Lifting the restrictions on allowed characters in usernames is one of the oldest feature requests. Starting with Discourse 2.3.0.beta9 it’s finally possible to use Unicode characters within usernames and group names.
New Site Settings
There are two new site settings: allowed unicode username characters
and unicode usernames
.
allowed unicode username characters
allows you to allow only certain Unicode characters (e.g. [äöüßÄÖÜẞ]
or \p{Greek}
). By default Discourse permits letters (Ll / Lm / Lo / Lt / Lu), marks (Mc, Me, Mn) and numbers (Nd, Nl, but not No). The setting can restrict those characters, but it’s not possible to allow additional characters. Also, it’s not possible to forbid ASCII letters and numbers.

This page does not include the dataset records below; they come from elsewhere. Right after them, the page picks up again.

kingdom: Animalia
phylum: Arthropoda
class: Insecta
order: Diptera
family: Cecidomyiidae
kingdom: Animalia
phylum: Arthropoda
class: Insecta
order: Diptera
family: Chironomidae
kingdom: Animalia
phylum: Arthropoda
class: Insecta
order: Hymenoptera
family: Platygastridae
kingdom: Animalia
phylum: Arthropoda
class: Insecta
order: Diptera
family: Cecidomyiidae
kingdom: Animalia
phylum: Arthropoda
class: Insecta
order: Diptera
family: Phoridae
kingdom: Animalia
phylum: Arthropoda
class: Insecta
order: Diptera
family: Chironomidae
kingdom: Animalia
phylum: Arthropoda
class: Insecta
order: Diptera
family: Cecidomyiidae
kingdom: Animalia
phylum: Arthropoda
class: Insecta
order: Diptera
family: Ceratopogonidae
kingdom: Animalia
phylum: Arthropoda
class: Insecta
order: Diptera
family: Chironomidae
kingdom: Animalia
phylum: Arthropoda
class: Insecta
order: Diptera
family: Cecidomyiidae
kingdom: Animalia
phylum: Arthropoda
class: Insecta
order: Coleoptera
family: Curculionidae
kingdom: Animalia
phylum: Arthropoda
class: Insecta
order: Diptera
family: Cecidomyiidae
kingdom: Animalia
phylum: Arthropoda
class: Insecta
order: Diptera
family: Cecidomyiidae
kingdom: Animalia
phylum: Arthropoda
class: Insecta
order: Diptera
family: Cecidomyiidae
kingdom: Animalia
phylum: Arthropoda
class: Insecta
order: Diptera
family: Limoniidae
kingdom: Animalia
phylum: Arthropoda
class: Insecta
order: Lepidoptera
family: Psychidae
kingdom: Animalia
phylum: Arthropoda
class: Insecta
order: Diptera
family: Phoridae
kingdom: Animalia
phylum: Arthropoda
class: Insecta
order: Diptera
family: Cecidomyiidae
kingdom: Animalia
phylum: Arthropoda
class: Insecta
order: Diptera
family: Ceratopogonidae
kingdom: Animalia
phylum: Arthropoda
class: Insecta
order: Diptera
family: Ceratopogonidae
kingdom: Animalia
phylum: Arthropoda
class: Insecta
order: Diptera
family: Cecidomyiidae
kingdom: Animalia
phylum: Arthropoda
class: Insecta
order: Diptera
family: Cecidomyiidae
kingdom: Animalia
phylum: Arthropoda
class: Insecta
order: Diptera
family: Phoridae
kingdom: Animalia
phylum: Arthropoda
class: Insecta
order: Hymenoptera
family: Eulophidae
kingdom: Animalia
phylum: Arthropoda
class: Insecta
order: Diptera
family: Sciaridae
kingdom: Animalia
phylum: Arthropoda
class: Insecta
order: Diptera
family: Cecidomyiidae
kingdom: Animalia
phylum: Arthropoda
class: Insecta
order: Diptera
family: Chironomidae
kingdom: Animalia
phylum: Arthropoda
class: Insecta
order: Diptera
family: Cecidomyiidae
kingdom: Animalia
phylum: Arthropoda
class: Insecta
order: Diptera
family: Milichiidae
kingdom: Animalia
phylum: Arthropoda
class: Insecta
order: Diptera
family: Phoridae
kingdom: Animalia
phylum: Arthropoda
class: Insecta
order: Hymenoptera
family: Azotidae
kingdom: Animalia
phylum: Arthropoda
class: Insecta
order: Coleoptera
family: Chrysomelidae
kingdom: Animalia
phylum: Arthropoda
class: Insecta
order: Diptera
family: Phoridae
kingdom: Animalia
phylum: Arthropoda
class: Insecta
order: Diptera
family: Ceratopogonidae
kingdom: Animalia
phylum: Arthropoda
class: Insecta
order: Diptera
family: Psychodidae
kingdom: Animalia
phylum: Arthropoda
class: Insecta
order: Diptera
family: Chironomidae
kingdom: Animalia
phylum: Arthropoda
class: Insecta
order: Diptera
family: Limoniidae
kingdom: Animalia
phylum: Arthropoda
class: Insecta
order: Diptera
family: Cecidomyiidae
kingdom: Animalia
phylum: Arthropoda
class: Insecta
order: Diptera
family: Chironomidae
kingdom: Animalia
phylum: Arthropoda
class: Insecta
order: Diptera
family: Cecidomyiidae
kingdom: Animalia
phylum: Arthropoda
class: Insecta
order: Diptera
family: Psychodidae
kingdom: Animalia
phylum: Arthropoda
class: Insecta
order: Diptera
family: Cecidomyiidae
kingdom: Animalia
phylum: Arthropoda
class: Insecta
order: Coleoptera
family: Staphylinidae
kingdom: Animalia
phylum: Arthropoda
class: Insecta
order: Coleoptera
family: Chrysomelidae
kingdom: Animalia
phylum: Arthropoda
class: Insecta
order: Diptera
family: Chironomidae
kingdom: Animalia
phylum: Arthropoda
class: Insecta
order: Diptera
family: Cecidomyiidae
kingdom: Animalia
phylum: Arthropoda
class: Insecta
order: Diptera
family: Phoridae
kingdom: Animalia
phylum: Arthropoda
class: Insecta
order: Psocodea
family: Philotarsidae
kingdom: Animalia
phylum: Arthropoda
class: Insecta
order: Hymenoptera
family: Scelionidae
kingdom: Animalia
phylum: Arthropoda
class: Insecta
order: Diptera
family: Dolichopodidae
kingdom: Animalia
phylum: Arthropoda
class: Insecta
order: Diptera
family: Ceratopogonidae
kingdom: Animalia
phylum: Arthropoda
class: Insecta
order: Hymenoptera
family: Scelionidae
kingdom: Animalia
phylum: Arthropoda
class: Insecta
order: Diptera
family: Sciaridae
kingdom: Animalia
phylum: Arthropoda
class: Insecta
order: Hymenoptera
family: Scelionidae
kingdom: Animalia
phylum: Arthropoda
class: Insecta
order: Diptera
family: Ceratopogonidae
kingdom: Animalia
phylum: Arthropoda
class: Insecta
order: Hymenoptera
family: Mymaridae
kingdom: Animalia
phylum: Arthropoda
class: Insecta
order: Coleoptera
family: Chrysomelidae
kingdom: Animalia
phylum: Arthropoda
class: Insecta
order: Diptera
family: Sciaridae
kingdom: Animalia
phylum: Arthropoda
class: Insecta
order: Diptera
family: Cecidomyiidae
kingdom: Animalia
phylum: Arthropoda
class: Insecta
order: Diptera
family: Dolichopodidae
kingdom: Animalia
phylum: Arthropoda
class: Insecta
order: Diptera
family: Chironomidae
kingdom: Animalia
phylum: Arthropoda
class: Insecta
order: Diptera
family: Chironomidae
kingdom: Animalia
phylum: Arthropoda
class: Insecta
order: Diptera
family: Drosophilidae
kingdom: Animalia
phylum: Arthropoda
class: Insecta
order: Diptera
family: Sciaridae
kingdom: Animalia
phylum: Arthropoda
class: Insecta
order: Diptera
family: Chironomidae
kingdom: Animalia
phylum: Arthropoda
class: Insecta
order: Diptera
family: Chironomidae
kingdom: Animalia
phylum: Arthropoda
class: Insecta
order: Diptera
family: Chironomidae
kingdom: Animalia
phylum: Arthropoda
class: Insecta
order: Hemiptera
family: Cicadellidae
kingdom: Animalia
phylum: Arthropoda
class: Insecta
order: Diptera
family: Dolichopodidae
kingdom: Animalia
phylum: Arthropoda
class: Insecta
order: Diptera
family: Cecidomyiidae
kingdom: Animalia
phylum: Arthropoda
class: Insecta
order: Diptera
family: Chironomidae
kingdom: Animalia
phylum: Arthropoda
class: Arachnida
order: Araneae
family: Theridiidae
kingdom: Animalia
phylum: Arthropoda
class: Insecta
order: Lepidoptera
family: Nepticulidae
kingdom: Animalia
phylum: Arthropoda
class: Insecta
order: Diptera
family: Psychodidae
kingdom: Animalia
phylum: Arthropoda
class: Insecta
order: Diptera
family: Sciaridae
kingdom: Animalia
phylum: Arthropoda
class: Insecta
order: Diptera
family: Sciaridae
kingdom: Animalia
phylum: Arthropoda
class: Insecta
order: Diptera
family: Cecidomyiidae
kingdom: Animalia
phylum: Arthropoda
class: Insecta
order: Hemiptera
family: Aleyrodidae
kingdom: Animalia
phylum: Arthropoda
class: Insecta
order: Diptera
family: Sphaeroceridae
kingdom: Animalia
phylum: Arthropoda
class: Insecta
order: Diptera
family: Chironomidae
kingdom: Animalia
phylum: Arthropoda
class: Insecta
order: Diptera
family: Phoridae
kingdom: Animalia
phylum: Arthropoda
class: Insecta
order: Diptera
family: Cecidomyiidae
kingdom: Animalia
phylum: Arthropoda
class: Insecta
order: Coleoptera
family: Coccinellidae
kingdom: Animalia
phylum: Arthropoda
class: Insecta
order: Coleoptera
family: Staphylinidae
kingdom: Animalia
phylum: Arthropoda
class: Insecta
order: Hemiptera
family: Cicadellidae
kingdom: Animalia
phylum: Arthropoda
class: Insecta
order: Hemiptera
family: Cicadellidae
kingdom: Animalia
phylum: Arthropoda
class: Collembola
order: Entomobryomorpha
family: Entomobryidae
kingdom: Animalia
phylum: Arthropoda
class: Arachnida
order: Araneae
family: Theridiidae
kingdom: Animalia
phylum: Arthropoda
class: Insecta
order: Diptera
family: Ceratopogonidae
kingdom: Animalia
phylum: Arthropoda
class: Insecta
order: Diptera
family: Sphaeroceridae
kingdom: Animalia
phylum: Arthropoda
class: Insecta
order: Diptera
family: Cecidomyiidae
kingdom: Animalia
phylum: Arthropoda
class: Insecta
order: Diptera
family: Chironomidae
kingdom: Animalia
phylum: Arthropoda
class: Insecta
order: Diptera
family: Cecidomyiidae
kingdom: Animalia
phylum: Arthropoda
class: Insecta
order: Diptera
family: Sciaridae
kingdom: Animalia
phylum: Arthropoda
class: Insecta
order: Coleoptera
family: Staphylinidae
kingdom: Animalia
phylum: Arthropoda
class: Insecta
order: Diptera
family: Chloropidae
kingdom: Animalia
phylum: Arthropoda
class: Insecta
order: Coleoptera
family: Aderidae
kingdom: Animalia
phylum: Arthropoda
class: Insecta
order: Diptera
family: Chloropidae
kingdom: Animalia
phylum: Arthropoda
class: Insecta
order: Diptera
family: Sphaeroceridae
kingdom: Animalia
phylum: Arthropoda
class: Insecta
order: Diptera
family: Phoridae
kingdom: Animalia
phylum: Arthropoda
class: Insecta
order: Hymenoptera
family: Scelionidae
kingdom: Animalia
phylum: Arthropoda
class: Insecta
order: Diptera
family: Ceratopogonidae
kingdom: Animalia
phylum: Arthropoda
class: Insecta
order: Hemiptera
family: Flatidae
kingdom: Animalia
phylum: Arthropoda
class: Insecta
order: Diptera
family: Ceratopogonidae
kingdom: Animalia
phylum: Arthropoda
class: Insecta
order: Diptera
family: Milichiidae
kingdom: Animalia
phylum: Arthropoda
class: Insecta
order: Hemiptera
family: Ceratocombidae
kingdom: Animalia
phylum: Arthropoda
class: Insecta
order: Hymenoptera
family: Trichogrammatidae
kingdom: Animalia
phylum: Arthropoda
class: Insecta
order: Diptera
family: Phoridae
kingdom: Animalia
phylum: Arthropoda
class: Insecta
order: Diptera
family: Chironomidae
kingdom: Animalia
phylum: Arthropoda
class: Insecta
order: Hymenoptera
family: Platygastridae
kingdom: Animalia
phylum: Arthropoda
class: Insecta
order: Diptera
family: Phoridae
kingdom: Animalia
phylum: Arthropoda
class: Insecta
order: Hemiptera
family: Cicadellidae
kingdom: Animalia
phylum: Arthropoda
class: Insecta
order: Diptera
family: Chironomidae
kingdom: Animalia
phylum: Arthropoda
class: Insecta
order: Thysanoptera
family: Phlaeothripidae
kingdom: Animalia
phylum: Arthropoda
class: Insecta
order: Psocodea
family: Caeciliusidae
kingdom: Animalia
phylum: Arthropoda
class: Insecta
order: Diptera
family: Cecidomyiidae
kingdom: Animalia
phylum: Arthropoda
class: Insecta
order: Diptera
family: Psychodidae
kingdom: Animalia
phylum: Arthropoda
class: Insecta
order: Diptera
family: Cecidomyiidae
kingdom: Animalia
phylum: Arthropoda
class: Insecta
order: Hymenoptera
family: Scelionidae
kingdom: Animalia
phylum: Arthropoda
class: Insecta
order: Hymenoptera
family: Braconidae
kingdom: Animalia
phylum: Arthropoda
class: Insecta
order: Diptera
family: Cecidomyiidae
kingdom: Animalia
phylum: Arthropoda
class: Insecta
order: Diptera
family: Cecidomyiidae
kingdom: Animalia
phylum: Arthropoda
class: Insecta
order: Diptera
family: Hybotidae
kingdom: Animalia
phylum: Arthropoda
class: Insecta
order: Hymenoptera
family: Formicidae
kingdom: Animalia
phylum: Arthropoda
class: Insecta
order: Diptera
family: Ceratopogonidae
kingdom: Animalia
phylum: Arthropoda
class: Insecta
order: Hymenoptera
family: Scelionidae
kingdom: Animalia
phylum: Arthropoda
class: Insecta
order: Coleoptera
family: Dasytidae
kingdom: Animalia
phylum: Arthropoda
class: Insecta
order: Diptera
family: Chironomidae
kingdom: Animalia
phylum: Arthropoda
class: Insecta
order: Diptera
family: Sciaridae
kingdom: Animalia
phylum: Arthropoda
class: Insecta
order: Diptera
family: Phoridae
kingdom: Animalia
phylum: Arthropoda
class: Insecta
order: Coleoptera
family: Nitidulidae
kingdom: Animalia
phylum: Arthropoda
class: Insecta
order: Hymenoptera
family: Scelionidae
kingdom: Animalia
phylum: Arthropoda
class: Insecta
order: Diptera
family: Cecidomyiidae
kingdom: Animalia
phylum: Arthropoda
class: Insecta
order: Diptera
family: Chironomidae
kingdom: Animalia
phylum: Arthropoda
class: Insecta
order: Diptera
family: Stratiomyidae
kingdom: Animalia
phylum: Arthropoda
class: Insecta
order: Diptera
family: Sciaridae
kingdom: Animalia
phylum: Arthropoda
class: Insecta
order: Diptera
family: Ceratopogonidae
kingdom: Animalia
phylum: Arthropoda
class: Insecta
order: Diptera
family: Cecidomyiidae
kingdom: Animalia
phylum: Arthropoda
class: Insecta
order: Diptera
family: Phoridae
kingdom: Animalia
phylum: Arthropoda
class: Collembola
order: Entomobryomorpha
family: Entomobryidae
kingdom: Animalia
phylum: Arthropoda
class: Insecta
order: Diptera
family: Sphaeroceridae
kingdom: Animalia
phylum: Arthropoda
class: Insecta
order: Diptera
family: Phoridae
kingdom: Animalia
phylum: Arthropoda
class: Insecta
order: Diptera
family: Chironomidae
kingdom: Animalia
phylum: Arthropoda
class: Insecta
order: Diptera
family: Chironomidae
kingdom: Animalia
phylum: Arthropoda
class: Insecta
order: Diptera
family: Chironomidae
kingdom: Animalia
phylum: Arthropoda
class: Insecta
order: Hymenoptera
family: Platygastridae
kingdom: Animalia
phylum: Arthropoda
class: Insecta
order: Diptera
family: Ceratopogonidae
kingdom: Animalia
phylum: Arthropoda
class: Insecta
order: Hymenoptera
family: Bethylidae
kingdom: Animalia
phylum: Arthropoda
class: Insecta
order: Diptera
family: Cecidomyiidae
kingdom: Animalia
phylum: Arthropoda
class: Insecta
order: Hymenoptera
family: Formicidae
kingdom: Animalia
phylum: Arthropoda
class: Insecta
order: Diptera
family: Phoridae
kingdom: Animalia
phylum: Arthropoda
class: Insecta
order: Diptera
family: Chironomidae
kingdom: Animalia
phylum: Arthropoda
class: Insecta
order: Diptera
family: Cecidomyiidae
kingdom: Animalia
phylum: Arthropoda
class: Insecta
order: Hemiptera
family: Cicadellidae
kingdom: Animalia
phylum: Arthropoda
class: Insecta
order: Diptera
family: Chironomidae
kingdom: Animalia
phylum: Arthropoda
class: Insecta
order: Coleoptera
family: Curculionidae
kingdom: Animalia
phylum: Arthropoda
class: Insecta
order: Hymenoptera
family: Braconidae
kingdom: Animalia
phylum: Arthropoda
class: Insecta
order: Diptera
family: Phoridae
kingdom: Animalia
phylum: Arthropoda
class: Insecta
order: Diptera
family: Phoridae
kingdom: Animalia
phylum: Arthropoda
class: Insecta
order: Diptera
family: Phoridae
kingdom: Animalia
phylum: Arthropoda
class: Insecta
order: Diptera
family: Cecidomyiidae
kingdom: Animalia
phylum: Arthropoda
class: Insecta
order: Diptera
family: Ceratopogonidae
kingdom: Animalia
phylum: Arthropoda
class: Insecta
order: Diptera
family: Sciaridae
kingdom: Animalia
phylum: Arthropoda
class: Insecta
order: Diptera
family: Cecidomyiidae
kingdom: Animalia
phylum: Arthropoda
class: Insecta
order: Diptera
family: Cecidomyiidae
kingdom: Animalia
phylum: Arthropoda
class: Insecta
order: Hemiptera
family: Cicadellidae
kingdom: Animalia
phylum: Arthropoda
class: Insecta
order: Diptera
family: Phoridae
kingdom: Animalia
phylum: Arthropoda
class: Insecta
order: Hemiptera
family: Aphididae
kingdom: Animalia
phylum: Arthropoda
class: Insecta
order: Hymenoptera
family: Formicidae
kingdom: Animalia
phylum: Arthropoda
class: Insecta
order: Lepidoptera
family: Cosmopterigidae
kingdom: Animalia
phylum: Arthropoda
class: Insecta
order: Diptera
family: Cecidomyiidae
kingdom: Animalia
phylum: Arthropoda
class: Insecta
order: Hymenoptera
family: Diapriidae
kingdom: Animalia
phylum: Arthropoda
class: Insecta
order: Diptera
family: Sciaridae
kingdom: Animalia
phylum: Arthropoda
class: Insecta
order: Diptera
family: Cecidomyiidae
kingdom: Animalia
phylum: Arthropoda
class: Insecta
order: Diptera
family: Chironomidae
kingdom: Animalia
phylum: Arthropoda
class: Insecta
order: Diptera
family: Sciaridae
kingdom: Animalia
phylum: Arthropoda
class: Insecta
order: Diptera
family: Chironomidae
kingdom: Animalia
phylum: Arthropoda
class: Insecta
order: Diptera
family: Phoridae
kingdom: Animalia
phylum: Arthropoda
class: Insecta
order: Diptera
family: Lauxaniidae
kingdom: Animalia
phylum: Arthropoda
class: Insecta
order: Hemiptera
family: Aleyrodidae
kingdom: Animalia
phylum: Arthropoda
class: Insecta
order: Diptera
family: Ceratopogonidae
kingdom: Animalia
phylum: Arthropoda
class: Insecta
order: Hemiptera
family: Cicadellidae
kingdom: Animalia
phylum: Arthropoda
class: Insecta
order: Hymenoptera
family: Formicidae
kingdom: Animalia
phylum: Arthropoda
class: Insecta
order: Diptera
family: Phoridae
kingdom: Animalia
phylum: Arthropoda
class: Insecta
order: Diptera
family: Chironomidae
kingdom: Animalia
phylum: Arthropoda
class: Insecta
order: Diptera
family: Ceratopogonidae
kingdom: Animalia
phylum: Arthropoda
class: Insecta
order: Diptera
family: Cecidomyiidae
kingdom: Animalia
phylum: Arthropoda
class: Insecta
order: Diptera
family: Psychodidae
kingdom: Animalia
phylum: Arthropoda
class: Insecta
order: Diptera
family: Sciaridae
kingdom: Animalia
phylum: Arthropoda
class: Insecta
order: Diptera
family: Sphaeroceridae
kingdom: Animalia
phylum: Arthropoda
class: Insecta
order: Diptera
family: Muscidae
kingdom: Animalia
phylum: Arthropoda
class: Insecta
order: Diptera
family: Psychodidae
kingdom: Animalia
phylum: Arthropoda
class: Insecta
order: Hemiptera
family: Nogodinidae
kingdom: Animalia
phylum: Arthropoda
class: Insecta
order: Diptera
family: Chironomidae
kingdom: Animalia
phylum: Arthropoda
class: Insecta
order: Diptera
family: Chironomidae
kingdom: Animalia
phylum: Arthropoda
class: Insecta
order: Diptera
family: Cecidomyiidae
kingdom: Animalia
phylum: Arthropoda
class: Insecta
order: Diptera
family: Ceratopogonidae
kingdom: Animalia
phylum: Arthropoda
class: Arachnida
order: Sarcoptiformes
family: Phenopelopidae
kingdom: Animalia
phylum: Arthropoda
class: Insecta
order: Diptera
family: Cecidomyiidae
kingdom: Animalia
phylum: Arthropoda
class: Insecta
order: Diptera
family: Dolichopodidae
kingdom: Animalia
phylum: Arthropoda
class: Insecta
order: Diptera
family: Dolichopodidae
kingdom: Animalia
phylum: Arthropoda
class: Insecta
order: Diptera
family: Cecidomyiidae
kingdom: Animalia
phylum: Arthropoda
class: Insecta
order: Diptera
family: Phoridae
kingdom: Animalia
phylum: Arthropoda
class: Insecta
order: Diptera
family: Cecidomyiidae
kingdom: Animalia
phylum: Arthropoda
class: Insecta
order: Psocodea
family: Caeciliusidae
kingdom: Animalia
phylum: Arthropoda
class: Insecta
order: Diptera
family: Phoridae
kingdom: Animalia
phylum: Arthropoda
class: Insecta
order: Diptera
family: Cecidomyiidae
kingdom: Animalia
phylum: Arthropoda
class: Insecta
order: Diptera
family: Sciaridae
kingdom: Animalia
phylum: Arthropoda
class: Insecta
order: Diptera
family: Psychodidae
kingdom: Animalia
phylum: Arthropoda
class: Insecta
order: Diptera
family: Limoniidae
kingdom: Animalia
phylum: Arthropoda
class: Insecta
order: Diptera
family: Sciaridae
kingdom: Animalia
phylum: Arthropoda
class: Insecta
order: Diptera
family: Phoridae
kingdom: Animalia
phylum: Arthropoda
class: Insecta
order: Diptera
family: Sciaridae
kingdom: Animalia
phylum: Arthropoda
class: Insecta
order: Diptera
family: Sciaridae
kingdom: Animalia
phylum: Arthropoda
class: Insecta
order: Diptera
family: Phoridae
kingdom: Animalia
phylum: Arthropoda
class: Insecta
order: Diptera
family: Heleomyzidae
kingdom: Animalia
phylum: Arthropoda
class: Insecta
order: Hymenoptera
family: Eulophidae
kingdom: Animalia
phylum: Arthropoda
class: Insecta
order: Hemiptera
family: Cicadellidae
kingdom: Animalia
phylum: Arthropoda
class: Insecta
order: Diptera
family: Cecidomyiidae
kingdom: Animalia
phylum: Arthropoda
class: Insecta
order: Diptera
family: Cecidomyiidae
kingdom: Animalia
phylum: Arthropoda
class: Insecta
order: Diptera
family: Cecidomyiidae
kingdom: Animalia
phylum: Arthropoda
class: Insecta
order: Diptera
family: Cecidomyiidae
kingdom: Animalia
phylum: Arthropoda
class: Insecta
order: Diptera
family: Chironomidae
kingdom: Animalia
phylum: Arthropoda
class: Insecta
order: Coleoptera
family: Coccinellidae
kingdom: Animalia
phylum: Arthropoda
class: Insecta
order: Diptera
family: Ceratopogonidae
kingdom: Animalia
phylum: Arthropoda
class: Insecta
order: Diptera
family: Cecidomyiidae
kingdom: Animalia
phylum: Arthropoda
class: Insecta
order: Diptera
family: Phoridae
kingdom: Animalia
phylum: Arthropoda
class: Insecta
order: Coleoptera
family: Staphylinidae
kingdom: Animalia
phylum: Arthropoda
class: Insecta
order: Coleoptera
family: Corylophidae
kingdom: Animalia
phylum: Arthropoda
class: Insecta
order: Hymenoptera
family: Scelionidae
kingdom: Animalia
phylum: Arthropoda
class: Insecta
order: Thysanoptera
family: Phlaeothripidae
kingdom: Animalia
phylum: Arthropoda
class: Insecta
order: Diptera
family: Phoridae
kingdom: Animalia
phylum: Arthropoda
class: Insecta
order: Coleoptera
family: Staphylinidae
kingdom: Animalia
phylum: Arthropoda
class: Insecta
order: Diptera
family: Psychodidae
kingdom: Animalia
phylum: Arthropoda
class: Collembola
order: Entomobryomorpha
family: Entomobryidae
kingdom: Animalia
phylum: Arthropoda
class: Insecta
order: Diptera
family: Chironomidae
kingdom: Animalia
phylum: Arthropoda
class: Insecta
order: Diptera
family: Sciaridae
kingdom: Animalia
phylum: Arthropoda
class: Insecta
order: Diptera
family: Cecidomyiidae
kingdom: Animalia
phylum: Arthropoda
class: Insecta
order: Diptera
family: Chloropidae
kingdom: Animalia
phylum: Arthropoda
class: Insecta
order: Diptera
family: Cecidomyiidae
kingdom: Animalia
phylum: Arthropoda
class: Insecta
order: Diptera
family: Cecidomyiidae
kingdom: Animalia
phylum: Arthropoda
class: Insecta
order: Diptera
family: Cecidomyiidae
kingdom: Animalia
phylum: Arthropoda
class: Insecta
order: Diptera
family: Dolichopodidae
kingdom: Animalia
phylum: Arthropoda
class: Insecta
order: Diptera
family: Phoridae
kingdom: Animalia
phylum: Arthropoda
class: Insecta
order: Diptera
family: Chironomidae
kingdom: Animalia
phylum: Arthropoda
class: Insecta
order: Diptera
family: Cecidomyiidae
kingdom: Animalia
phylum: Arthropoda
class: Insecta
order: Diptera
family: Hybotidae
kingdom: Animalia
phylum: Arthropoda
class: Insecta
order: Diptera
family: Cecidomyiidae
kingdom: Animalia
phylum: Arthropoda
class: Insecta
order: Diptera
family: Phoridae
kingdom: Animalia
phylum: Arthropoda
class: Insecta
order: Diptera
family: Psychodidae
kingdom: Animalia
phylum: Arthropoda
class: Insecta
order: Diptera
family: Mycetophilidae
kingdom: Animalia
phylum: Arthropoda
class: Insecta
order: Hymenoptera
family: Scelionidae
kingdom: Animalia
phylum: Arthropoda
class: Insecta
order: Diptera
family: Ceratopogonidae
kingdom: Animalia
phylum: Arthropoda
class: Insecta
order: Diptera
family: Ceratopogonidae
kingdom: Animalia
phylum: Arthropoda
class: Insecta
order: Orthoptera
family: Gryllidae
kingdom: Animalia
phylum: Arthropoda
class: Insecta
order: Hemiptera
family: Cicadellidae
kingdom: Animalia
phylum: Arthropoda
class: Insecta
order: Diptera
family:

You should tailor it to your community’s needs and only allow characters and scripts that are needed for the languages used by your community.
Take a look at the Ruby documentation if you want to know more about character classes and character properties in regular expressions.
unicode usernames
is disabled by default and we strongly advise you to configure the allowed unicode username characters
setting before enabling it in order to prevent homograph username spoofing.
Example allowed values:
- zh_CN Chinese:
[\p{Han}]
- zh_TW Chinese:
[\p{Han}]
- ko Korean only:
[\p{Hangul}]
- jp Japanese:
[\p{Han}\p{Katakana}\p{Hiragana}]
- jp Japanese (カタカナ only):
[\p{Katakana}]
- fi Finnish:
[åäöÅÄÖ]
- cs Czech:
[ěščřžýáíéóůúďťň]
Letter Avatar Service
The Letter Avatar Service has been updated and we added support for generating avatars with the most commonly used scripts. Feel free to create a pull request on GitHub to add a font from the Google Noto Fonts family if you encounter missing avatars for your language.
Enabling unicode usernames
is only possible when the external system avatars enabled
site setting is enabled, because the internal avatar generator doesn’t support Unicode. You can run your own instance of the Letter Avatar Service if you can’t or don’t want to rely on the external service.
We even support the brand new glyph for “令和” (Reiwa) that was added to Unicode in May.
Good to know…
Discourse counts grapheme clusters (“user-perceived characters”) instead of Unicode codepoints when it validates username length (min username length
and max username length
site settings). The Letter Avatar Service also uses the first grapheme cluster of a username to generate an avatar.
You should also take a look at the reserved usernames
site setting. You might want to add additional usernames now that your forum supports Unicode in usernames.
Feedback
Did you enable Unicode usernames for your community? We’d like to hear your feedback.
Also, we want to ship sensible default values for the unicode username character whitelist
for each locale supported by Discourse. Please feel free to suggest regular expressions in a reply.